Rating: Summary: The Worst Film Ever Made, Bar None Review: This tedious gabbling by two self-absorbed New York intellectuals -- directed, of course, by a Frenchman -- is the worst film I have ever seen, bar none. As opposed to puret trashh that knows it is trash, this film is the product who think their sententious ramblings have any interest at all.
At least they PAY their shrinks to hear this tripe.
Chinese water torture. Sod the critics. Sod the Frogs. Sod the New York "intellectuals."
Rating: Summary: A remarkable gem! Review: Dinner with Andre is a clever device employed by this smart director to exposse his multiple and deep concerns about the actual world . A dinner will be just the background in which we will watch the exchange of ideas and points of view about a lot of issues .
Extremely interesting ; this is a slow paced film just thinking about your good taste and intelectual refinement .

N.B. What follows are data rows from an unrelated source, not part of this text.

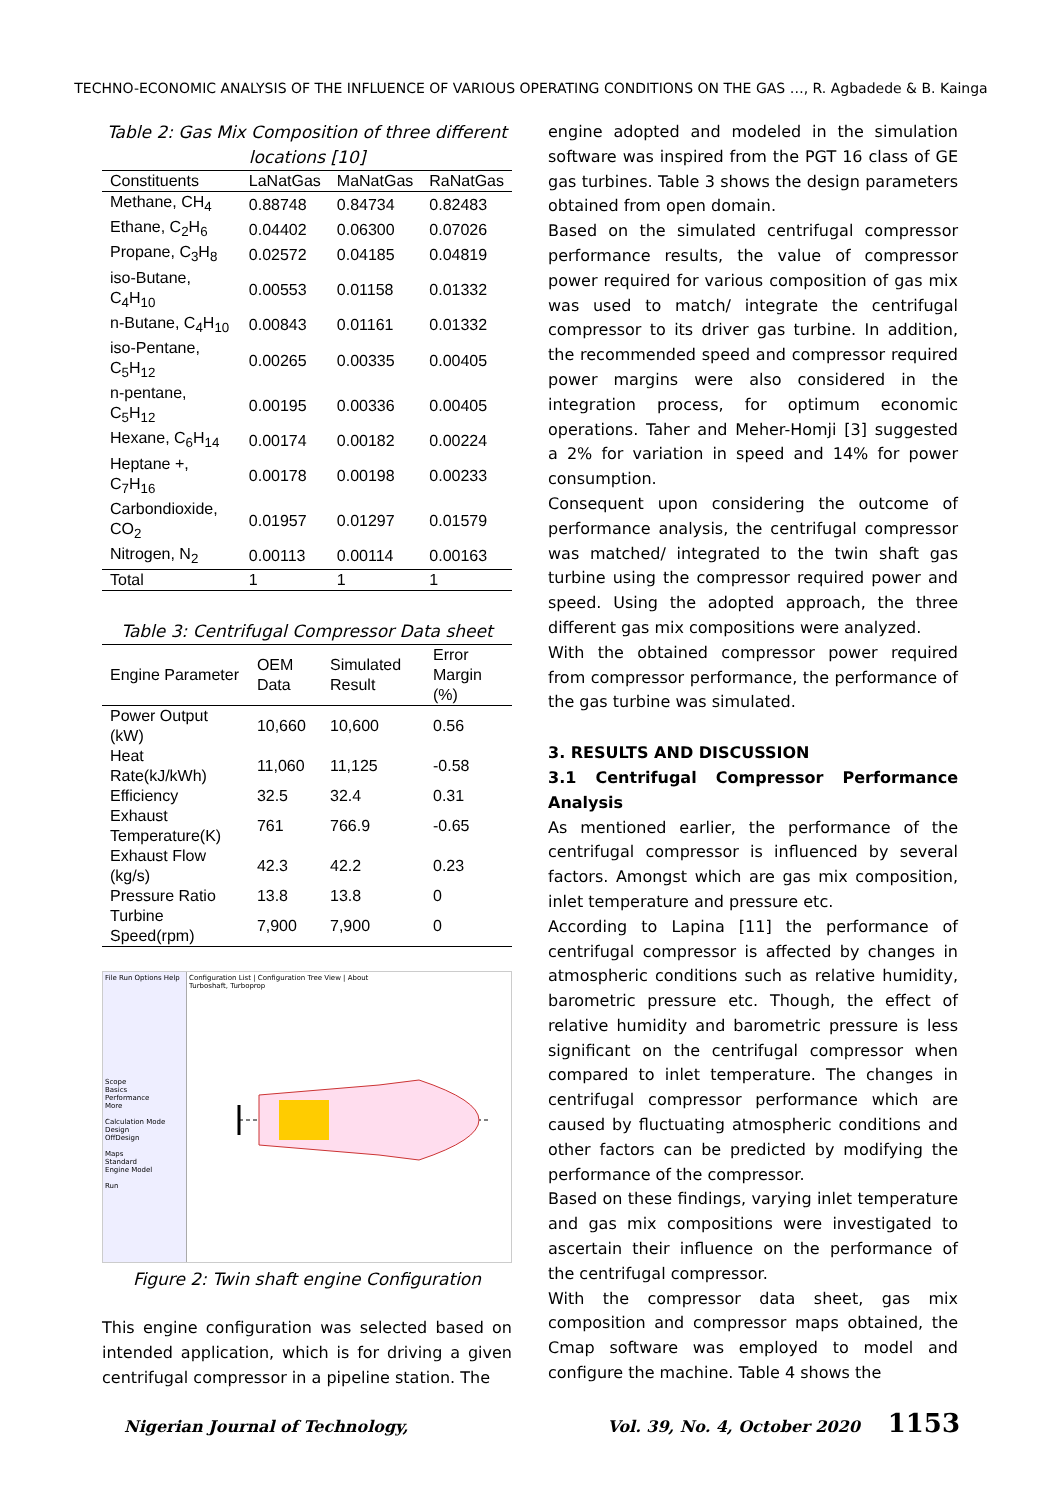TECHNO-ECONOMIC ANALYSIS OF THE INFLUENCE OF VARIOUS OPERATING CONDITIONS ON THE GAS …, R. Agbadede & B. Kainga
Table 2: Gas Mix Composition of three different locations [10]
| Constituents | LaNatGas | MaNatGas | RaNatGas |
| --- | --- | --- | --- |
| Methane, CH<sub>4</sub> | 0.88748 | 0.84734 | 0.82483 |
| Ethane, C<sub>2</sub>H<sub>6</sub> | 0.04402 | 0.06300 | 0.07026 |
| Propane, C<sub>3</sub>H<sub>8</sub> | 0.02572 | 0.04185 | 0.04819 |
| iso-Butane, C<sub>4</sub>H<sub>10</sub> | 0.00553 | 0.01158 | 0.01332 |
| n-Butane, C<sub>4</sub>H<sub>10</sub> | 0.00843 | 0.01161 | 0.01332 |
| iso-Pentane, C<sub>5</sub>H<sub>12</sub> | 0.00265 | 0.00335 | 0.00405 |
| n-pentane, C<sub>5</sub>H<sub>12</sub> | 0.00195 | 0.00336 | 0.00405 |
| Hexane, C<sub>6</sub>H<sub>14</sub> | 0.00174 | 0.00182 | 0.00224 |
| Heptane +, C<sub>7</sub>H<sub>16</sub> | 0.00178 | 0.00198 | 0.00233 |
| Carbondioxide, CO<sub>2</sub> | 0.01957 | 0.01297 | 0.01579 |
| Nitrogen, N<sub>2</sub> | 0.00113 | 0.00114 | 0.00163 |
| Total | 1 | 1 | 1 |
Table 3: Centrifugal Compressor Data sheet
| Engine Parameter | OEM Data | Simulated Result | Error Margin (%) |
| --- | --- | --- | --- |
| Power Output (kW) | 10,660 | 10,600 | 0.56 |
| Heat Rate(kJ/kWh) | 11,060 | 11,125 | -0.58 |
| Efficiency | 32.5 | 32.4 | 0.31 |
| Exhaust Temperature(K) | 761 | 766.9 | -0.65 |
| Exhaust Flow (kg/s) | 42.3 | 42.2 | 0.23 |
| Pressure Ratio | 13.8 | 13.8 | 0 |
| Turbine Speed(rpm) | 7,900 | 7,900 | 0 |
File Run Options Help
Scope
Basics
Performance
More
Calculation Mode
Design
OffDesign
Maps
Standard
Engine Model
Run
Configuration List | Configuration Tree View | About
Turboshaft, Turboprop
Figure 2: Twin shaft engine Configuration
This engine configuration was selected based on intended application, which is for driving a given centrifugal compressor in a pipeline station. The
engine adopted and modeled in the simulation software was inspired from the PGT 16 class of GE gas turbines. Table 3 shows the design parameters obtained from open domain.
Based on the simulated centrifugal compressor performance results, the value of compressor power required for various composition of gas mix was used to match/ integrate the centrifugal compressor to its driver gas turbine. In addition, the recommended speed and compressor required power margins were also considered in the integration process, for optimum economic operations. Taher and Meher-Homji [3] suggested a 2% for variation in speed and 14% for power consumption.
Consequent upon considering the outcome of performance analysis, the centrifugal compressor was matched/ integrated to the twin shaft gas turbine using the compressor required power and speed. Using the adopted approach, the three different gas mix compositions were analyzed.
With the obtained compressor power required from compressor performance, the performance of the gas turbine was simulated.
3. RESULTS AND DISCUSSION
3.1 Centrifugal Compressor Performance Analysis
As mentioned earlier, the performance of the centrifugal compressor is influenced by several factors. Amongst which are gas mix composition, inlet temperature and pressure etc.
According to Lapina [11] the performance of centrifugal compressor is affected by changes in atmospheric conditions such as relative humidity, barometric pressure etc. Though, the effect of relative humidity and barometric pressure is less significant on the centrifugal compressor when compared to inlet temperature. The changes in centrifugal compressor performance which are caused by fluctuating atmospheric conditions and other factors can be predicted by modifying the performance of the compressor.
Based on these findings, varying inlet temperature and gas mix compositions were investigated to ascertain their influence on the performance of the centrifugal compressor.
With the compressor data sheet, gas mix composition and compressor maps obtained, the Cmap software was employed to model and configure the machine. Table 4 shows the
Nigerian Journal of Technology, Vol. 39, No. 4, October 2020 1153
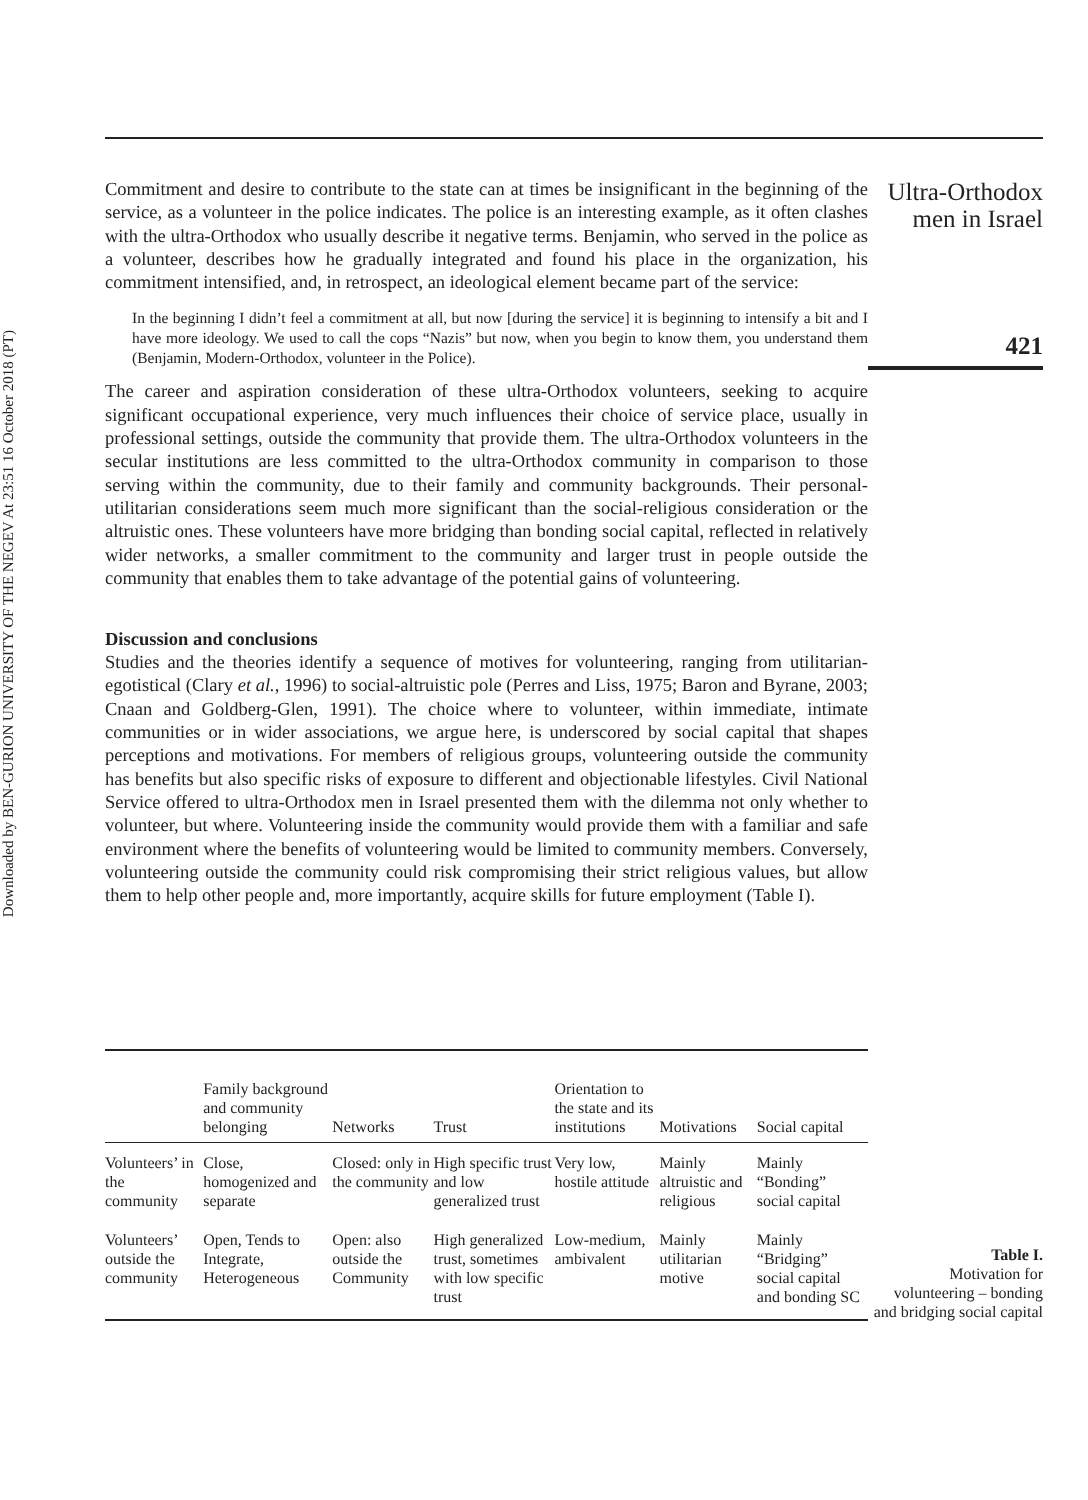Downloaded by BEN-GURION UNIVERSITY OF THE NEGEV At 23:51 16 October 2018 (PT)
Commitment and desire to contribute to the state can at times be insignificant in the beginning of the service, as a volunteer in the police indicates. The police is an interesting example, as it often clashes with the ultra-Orthodox who usually describe it negative terms. Benjamin, who served in the police as a volunteer, describes how he gradually integrated and found his place in the organization, his commitment intensified, and, in retrospect, an ideological element became part of the service:
In the beginning I didn’t feel a commitment at all, but now [during the service] it is beginning to intensify a bit and I have more ideology. We used to call the cops “Nazis” but now, when you begin to know them, you understand them (Benjamin, Modern-Orthodox, volunteer in the Police).
The career and aspiration consideration of these ultra-Orthodox volunteers, seeking to acquire significant occupational experience, very much influences their choice of service place, usually in professional settings, outside the community that provide them. The ultra-Orthodox volunteers in the secular institutions are less committed to the ultra-Orthodox community in comparison to those serving within the community, due to their family and community backgrounds. Their personal-utilitarian considerations seem much more significant than the social-religious consideration or the altruistic ones. These volunteers have more bridging than bonding social capital, reflected in relatively wider networks, a smaller commitment to the community and larger trust in people outside the community that enables them to take advantage of the potential gains of volunteering.
Discussion and conclusions
Studies and the theories identify a sequence of motives for volunteering, ranging from utilitarian-egotistical (Clary et al., 1996) to social-altruistic pole (Perres and Liss, 1975; Baron and Byrane, 2003; Cnaan and Goldberg-Glen, 1991). The choice where to volunteer, within immediate, intimate communities or in wider associations, we argue here, is underscored by social capital that shapes perceptions and motivations. For members of religious groups, volunteering outside the community has benefits but also specific risks of exposure to different and objectionable lifestyles. Civil National Service offered to ultra-Orthodox men in Israel presented them with the dilemma not only whether to volunteer, but where. Volunteering inside the community would provide them with a familiar and safe environment where the benefits of volunteering would be limited to community members. Conversely, volunteering outside the community could risk compromising their strict religious values, but allow them to help other people and, more importantly, acquire skills for future employment (Table I).
Ultra-Orthodox
men in Israel
421
| | Family background and community belonging | Networks | Trust | Orientation to the state and its institutions | Motivations | Social capital |
| --- | --- | --- | --- | --- | --- | --- |
| Volunteers’ in the community | Close, homogenized and separate | Closed: only in the community | High specific trust and low generalized trust | Very low, hostile attitude | Mainly altruistic and religious | Mainly “Bonding” social capital |
| Volunteers’ outside the community | Open, Tends to Integrate, Heterogeneous | Open: also outside the Community | High generalized trust, sometimes with low specific trust | Low-medium, ambivalent | Mainly utilitarian motive | Mainly “Bridging” social capital and bonding SC |
Table I.
Motivation for volunteering – bonding and bridging social capital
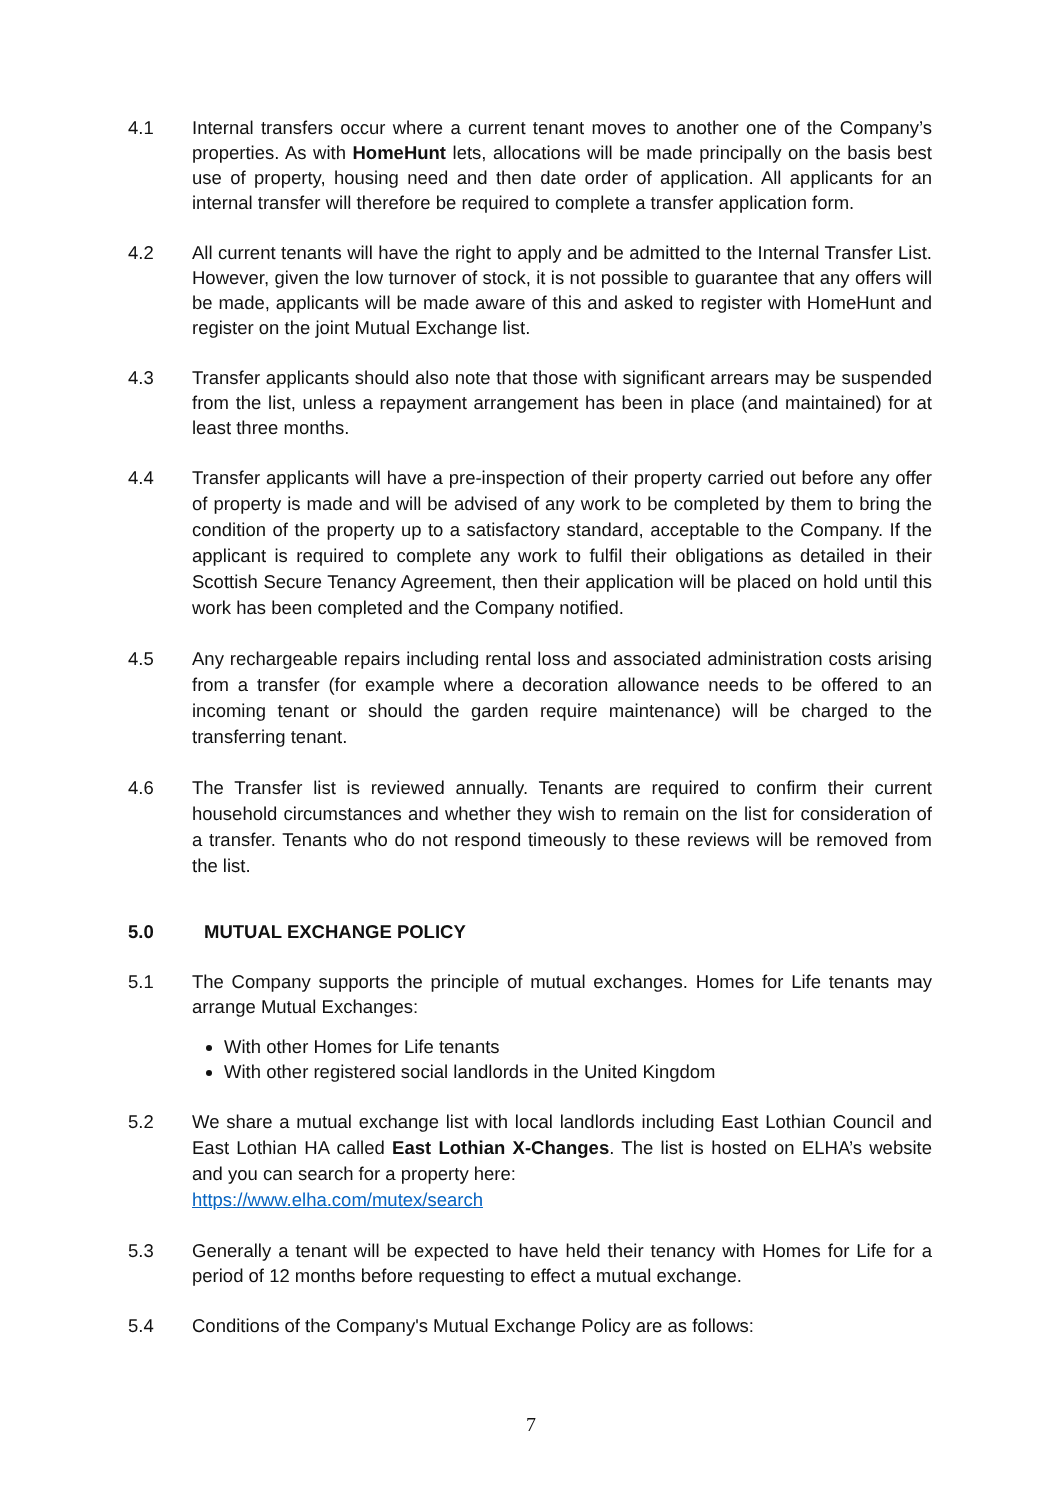4.1 Internal transfers occur where a current tenant moves to another one of the Company’s properties. As with HomeHunt lets, allocations will be made principally on the basis best use of property, housing need and then date order of application. All applicants for an internal transfer will therefore be required to complete a transfer application form.
4.2 All current tenants will have the right to apply and be admitted to the Internal Transfer List. However, given the low turnover of stock, it is not possible to guarantee that any offers will be made, applicants will be made aware of this and asked to register with HomeHunt and register on the joint Mutual Exchange list.
4.3 Transfer applicants should also note that those with significant arrears may be suspended from the list, unless a repayment arrangement has been in place (and maintained) for at least three months.
4.4
Transfer applicants will have a pre-inspection of their property carried out before any offer of property is made and will be advised of any work to be completed by them to bring the condition of the property up to a satisfactory standard, acceptable to the Company. If the applicant is required to complete any work to fulfil their obligations as detailed in their Scottish Secure Tenancy Agreement, then their application will be placed on hold until this work has been completed and the Company notified.
4.5
Any rechargeable repairs including rental loss and associated administration costs arising from a transfer (for example where a decoration allowance needs to be offered to an incoming tenant or should the garden require maintenance) will be charged to the transferring tenant.
4.6
The Transfer list is reviewed annually. Tenants are required to confirm their current household circumstances and whether they wish to remain on the list for consideration of a transfer. Tenants who do not respond timeously to these reviews will be removed from the list.
5.0 MUTUAL EXCHANGE POLICY
5.1 The Company supports the principle of mutual exchanges. Homes for Life tenants may arrange Mutual Exchanges:
With other Homes for Life tenants
With other registered social landlords in the United Kingdom
5.2
We share a mutual exchange list with local landlords including East Lothian Council and East Lothian HA called East Lothian X-Changes. The list is hosted on ELHA’s website and you can search for a property here:
https://www.elha.com/mutex/search
5.3 Generally a tenant will be expected to have held their tenancy with Homes for Life for a period of 12 months before requesting to effect a mutual exchange.
5.4 Conditions of the Company's Mutual Exchange Policy are as follows:
7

A triumph of the good taste .
Rating: Summary: I want to have a conversation like this Review: I have not seen this DVD so my review pertains only to the movie itself. This is one of my favorite films of all time. I can watch it over and over again and it remains enjoyable. The entire movie consists of two old friends having a conversation over dinner. Wallace Shawn plays Wallace Shawn, a struggling playwrite who acts to pay his bills. He is a realist, but he has an unshakable faith in the power and importance of art. Andre Gregory plays Andre Gregory, a once successful director who had worked with Shawn in the past, but who has since had an apparent breakdown. Shawn has heard rumors about his old friend's erratic behavior. Shawn is wary of the dinner. How crazy is Andre? Why does he want to meet after all of these years. He gently prods Andre with some general questions, but once he gets Andre started, there is no stopping him. He had had a breakdown - or a crisis, or an epiphany depending on how one looks at it. Andre had realized that he was not really living, but, rather, sort of existing in a semi-consious state. He looked around and saw that everyone was doing the same thing. He also lost his faith in the ability of art to communicate anything. This crisis is the result of his reaction to post-modernity in general. He proceeds to tell Wallace the extremes to which he went to try to feel like he was really experiencing life again. He traveled all over the world, experimented with all sorts of mysticism and unconventional thought, and developed a conscious, almost child-like view of the world. I will not paraphrase the entire conversation. Wallace Shawn does get his rebuttal, and it steers the conversation in a cryptic direction. The conclusion, or lack thereof, of the argument is challenging, if not down-right depressing. This aspect of the film is rarely mentioned. Although Shawn leaves exhilarated by the conversation he has had, that conversation has left the audience in a quandry. The movie should instigate some interesting conversations of your own. The script is just wonderfull. The two men taped many of their conversations and then edited them up and made a script out of it. Great idea that I am surprised is not used more often. The result is complete naturalism. Malle is reserved and delicate in his direction. A must for anyone who likes intelligent cinema - or simply craves a good conversation. Have that conversation vicariously through this splendid film.
Rating: Summary: DP!=DVD Review: Give it a try: you'll either giveup in 15 minutes; or would get hooked to it. Like a evening breeze of a warm day, let the movie conversation flow easily. Play..Pause...think...rewind...think...rewatch....reflect. Its not going to change your life, but would defintely effect your view about it.